(Beginning of Data for processing)

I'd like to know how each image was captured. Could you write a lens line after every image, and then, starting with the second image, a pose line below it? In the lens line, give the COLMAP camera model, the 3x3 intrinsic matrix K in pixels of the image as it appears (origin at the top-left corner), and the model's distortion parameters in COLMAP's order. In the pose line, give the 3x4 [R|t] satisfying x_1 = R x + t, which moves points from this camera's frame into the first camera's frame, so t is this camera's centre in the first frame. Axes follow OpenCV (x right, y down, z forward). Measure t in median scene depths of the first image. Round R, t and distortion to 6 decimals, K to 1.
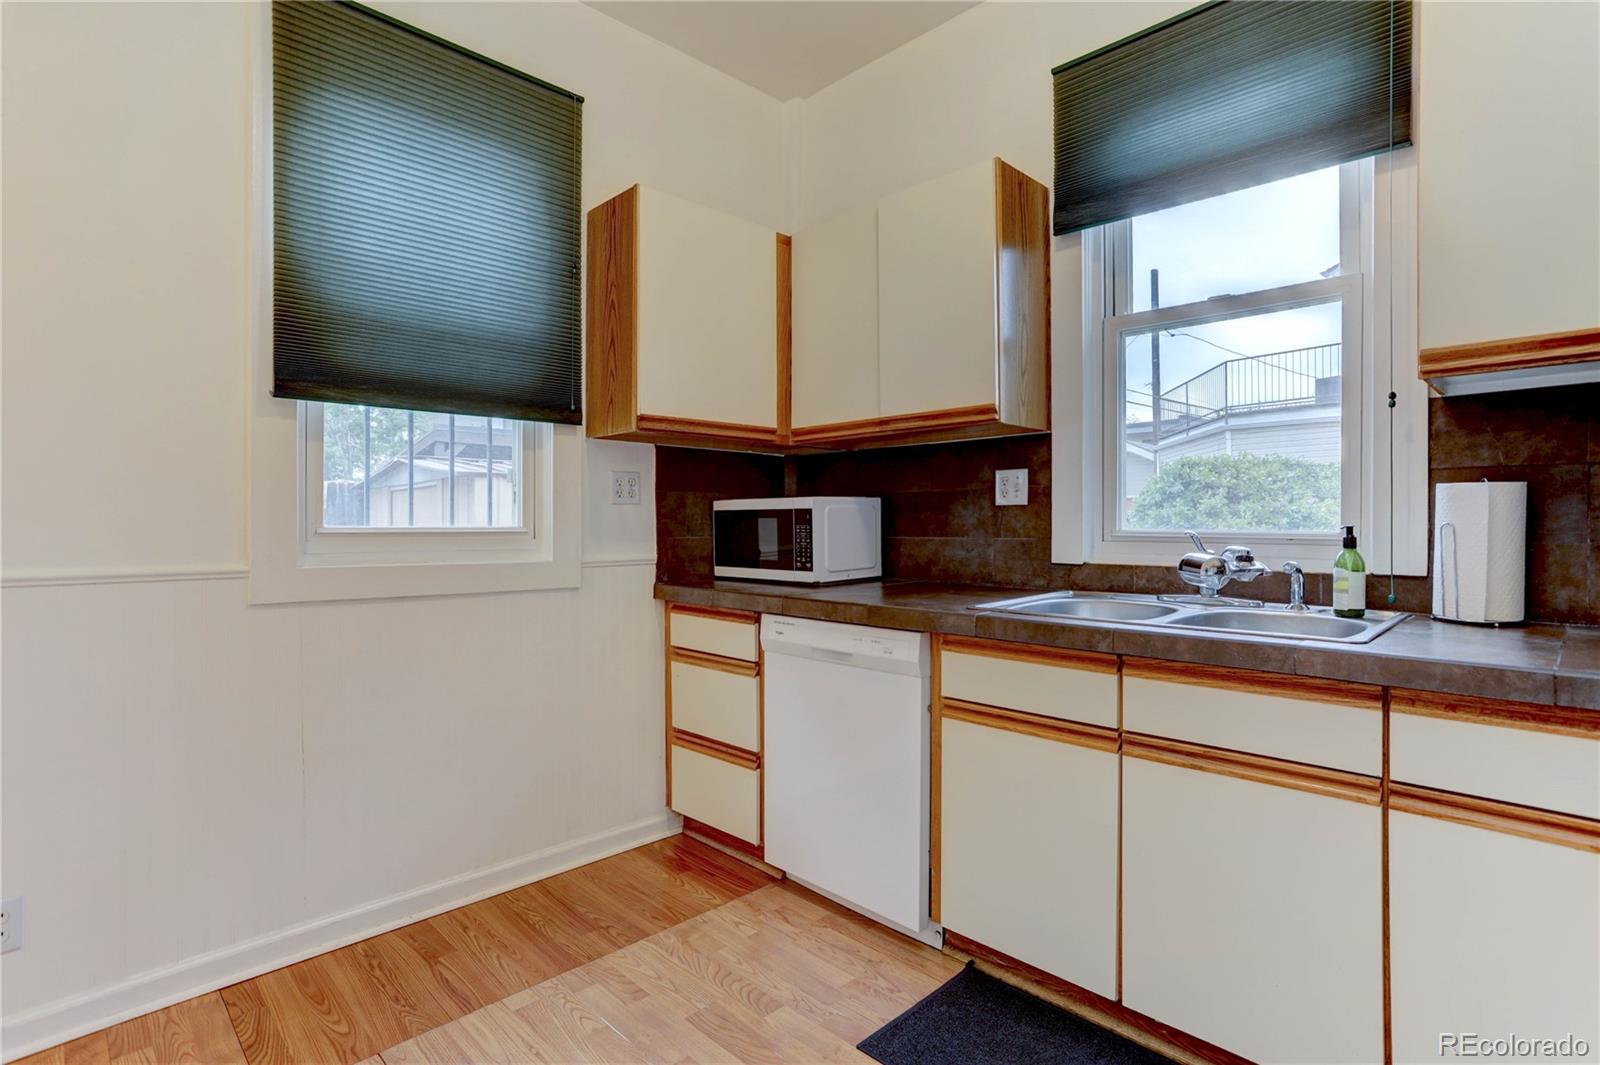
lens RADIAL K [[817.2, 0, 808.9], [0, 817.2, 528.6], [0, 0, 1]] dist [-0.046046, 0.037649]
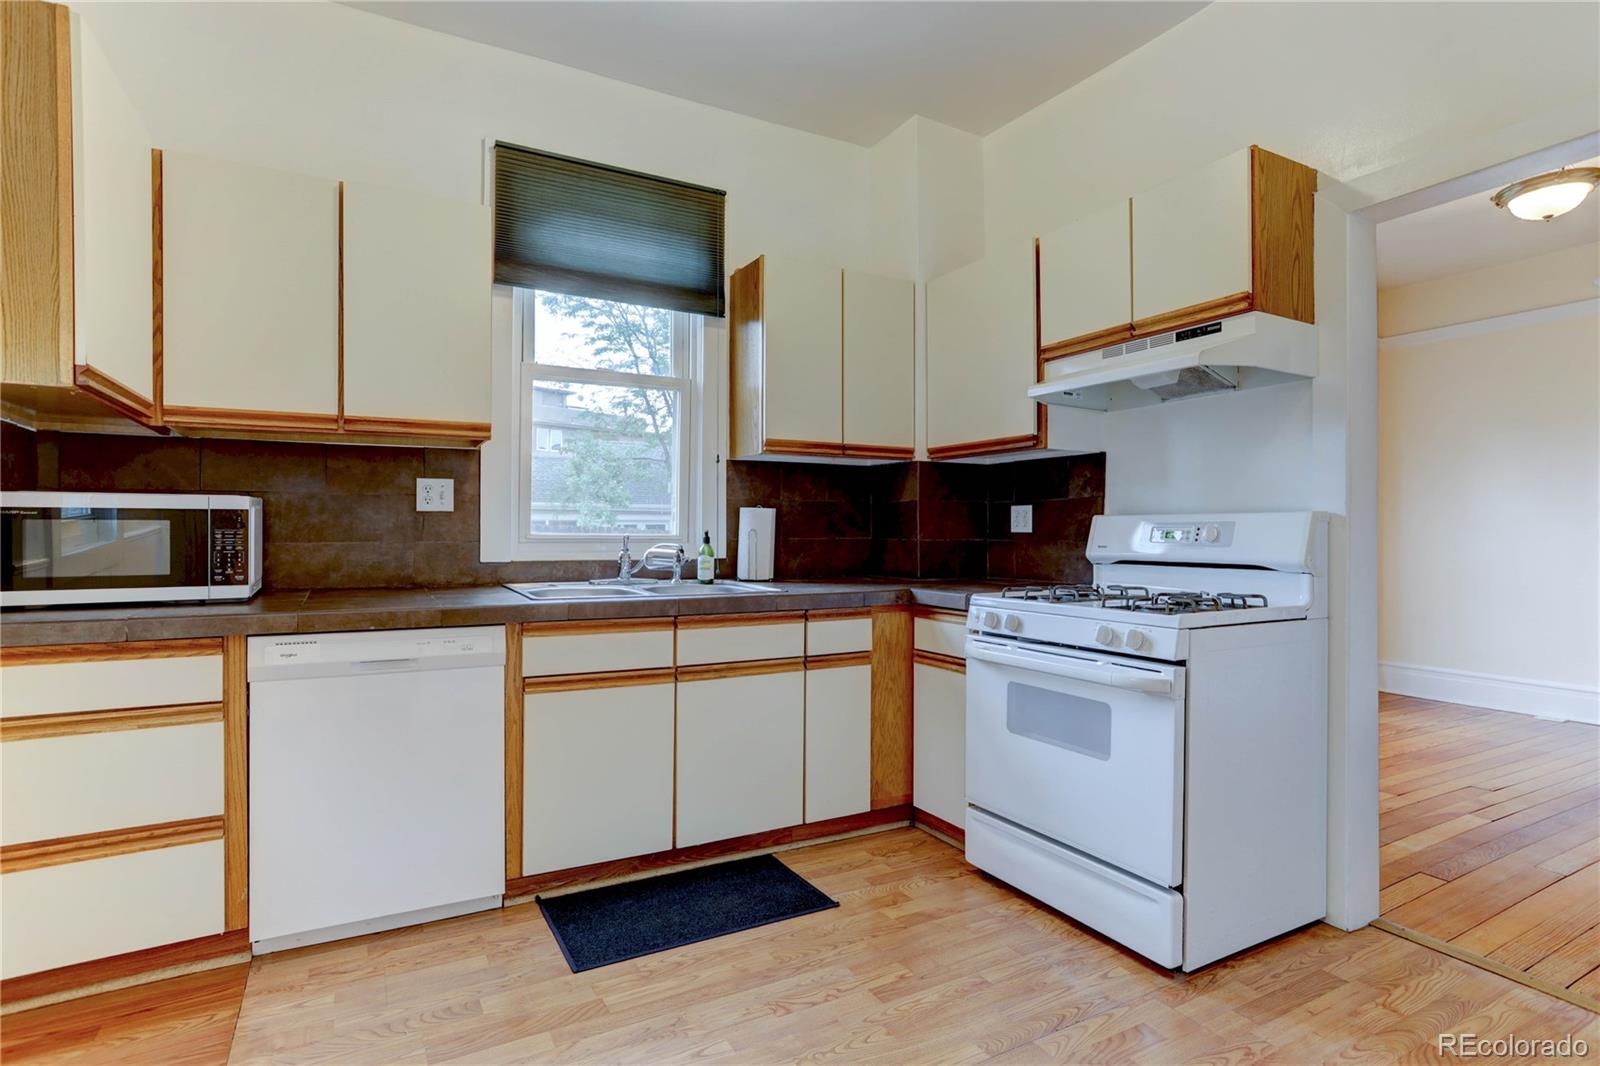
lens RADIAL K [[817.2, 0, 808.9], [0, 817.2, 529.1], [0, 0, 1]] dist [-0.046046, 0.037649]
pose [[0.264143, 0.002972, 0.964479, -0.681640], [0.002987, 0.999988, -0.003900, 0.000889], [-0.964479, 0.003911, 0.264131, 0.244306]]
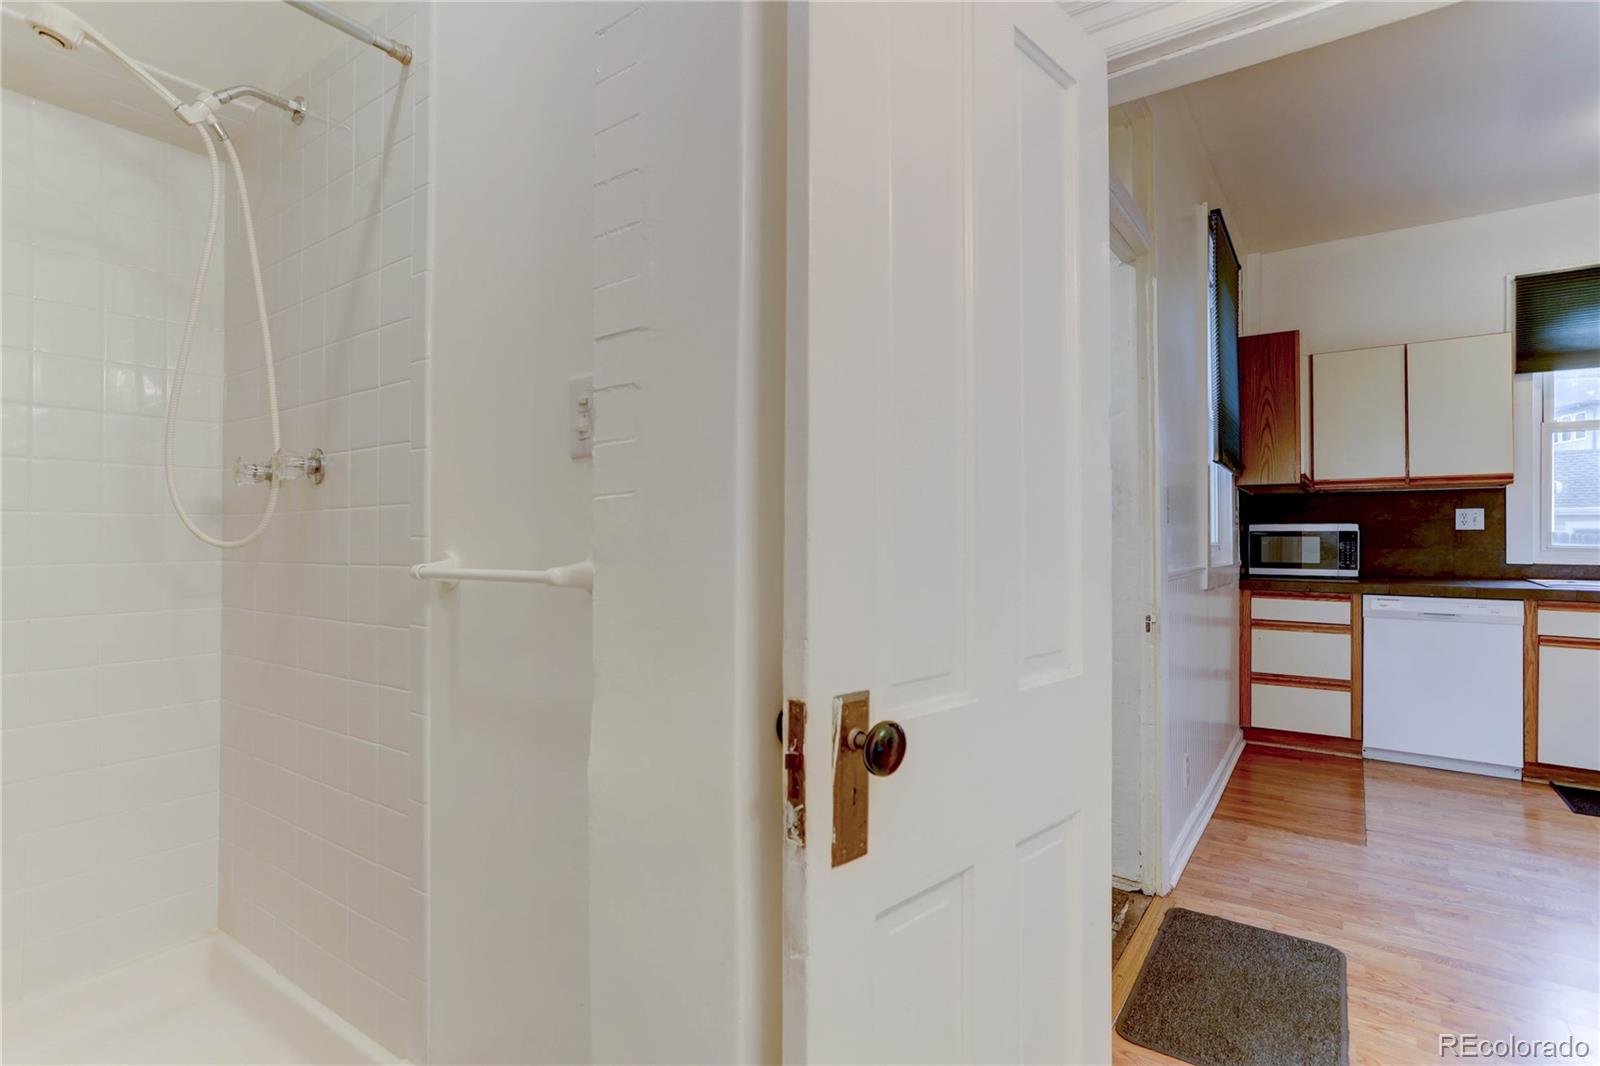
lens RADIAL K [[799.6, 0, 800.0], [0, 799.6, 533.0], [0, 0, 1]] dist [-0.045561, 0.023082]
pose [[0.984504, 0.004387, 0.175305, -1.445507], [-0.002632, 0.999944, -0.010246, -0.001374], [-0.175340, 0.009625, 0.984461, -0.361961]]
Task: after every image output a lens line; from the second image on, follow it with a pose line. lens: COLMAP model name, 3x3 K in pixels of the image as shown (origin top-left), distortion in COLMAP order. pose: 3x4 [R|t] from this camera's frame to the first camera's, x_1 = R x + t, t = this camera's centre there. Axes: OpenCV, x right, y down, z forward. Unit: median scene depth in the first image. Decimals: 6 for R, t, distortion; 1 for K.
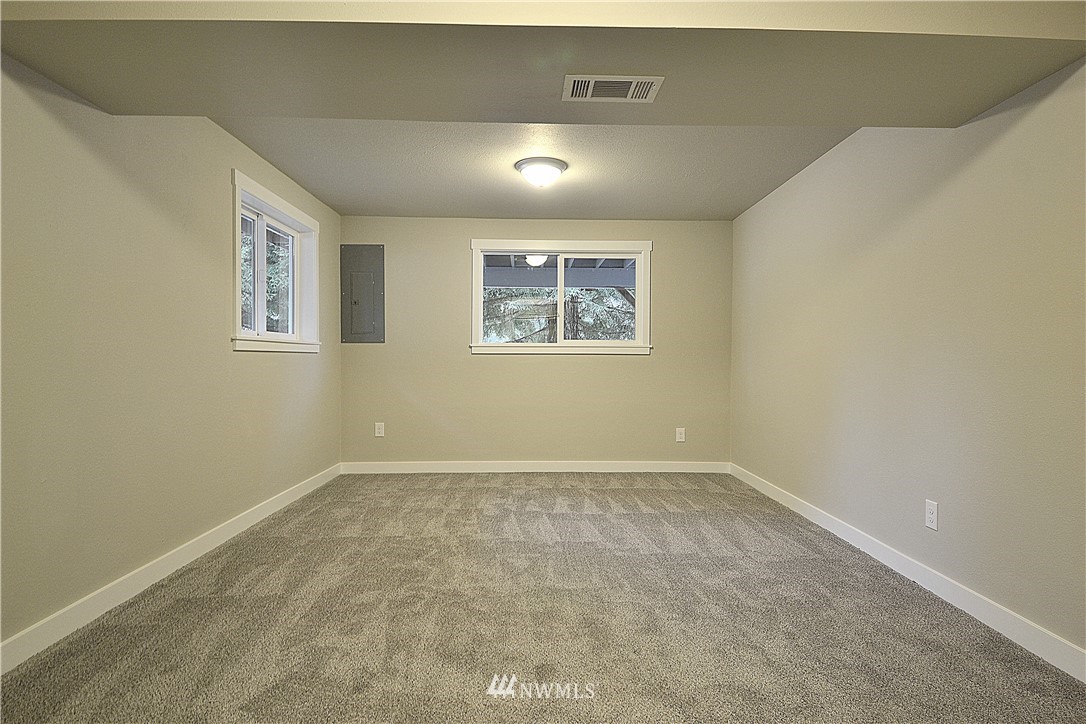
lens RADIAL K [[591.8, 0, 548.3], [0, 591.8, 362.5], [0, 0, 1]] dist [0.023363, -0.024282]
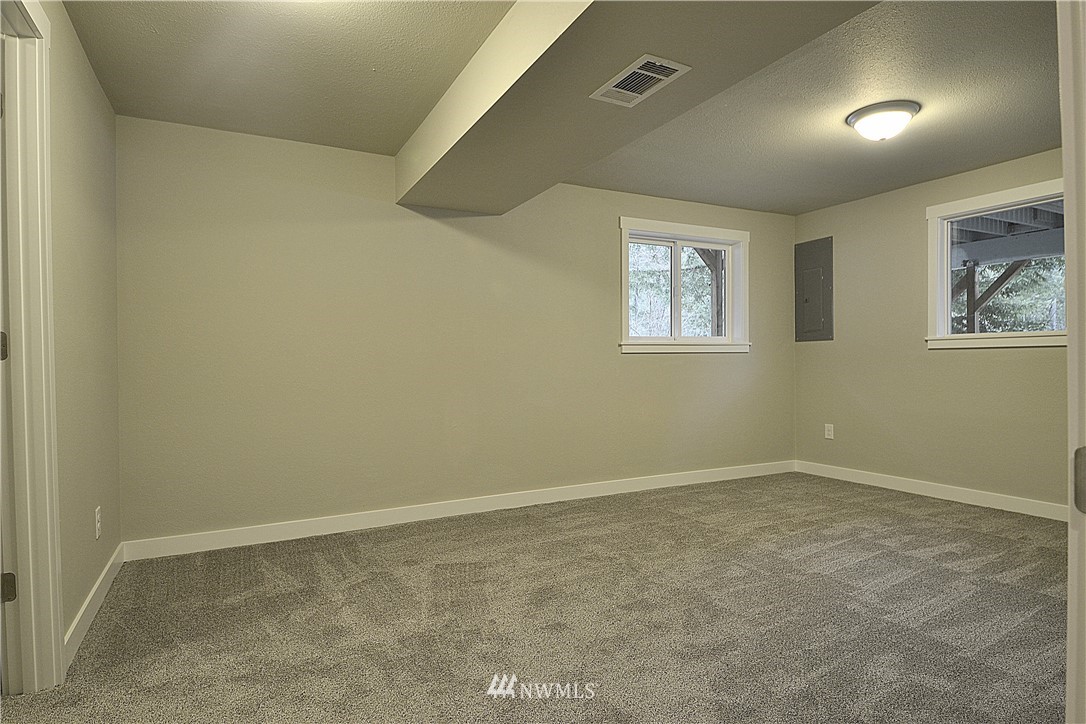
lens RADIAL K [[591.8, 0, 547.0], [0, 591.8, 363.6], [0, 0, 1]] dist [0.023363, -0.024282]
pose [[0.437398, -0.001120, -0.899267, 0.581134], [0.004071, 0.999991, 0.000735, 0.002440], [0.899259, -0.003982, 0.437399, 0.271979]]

(End of Data for processing)

= Task =
Everything in the data above, apart from the pictures, should be retyped exactly.

= Output of the task =
I'd like to know how each image was captured. Could you write a lens line after every image, and then, starting with the second image, a pose line below it? In the lens line, give the COLMAP camera model, the 3x3 intrinsic matrix K in pixels of the image as it appears (origin at the top-left corner), and the model's distortion parameters in COLMAP's order. In the pose line, give the 3x4 [R|t] satisfying x_1 = R x + t, which moves points from this camera's frame into the first camera's frame, so t is this camera's centre in the first frame. Axes follow OpenCV (x right, y down, z forward). Measure t in median scene depths of the first image. Round R, t and distortion to 6 decimals, K to 1.
lens RADIAL K [[817.2, 0, 808.9], [0, 817.2, 528.6], [0, 0, 1]] dist [-0.046046, 0.037649]
lens RADIAL K [[817.2, 0, 808.9], [0, 817.2, 529.1], [0, 0, 1]] dist [-0.046046, 0.037649]
pose [[0.264143, 0.002972, 0.964479, -0.681640], [0.002987, 0.999988, -0.003900, 0.000889], [-0.964479, 0.003911, 0.264131, 0.244306]]
lens RADIAL K [[799.6, 0, 800.0], [0, 799.6, 533.0], [0, 0, 1]] dist [-0.045561, 0.023082]
pose [[0.984504, 0.004387, 0.175305, -1.445507], [-0.002632, 0.999944, -0.010246, -0.001374], [-0.175340, 0.009625, 0.984461, -0.361961]]
Task: after every image output a lens line; from the second image on, follow it with a pose line. lens: COLMAP model name, 3x3 K in pixels of the image as shown (origin top-left), distortion in COLMAP order. pose: 3x4 [R|t] from this camera's frame to the first camera's, x_1 = R x + t, t = this camera's centre there. Axes: OpenCV, x right, y down, z forward. Unit: median scene depth in the first image. Decimals: 6 for R, t, distortion; 1 for K.
lens RADIAL K [[591.8, 0, 548.3], [0, 591.8, 362.5], [0, 0, 1]] dist [0.023363, -0.024282]
lens RADIAL K [[591.8, 0, 547.0], [0, 591.8, 363.6], [0, 0, 1]] dist [0.023363, -0.024282]
pose [[0.437398, -0.001120, -0.899267, 0.581134], [0.004071, 0.999991, 0.000735, 0.002440], [0.899259, -0.003982, 0.437399, 0.271979]]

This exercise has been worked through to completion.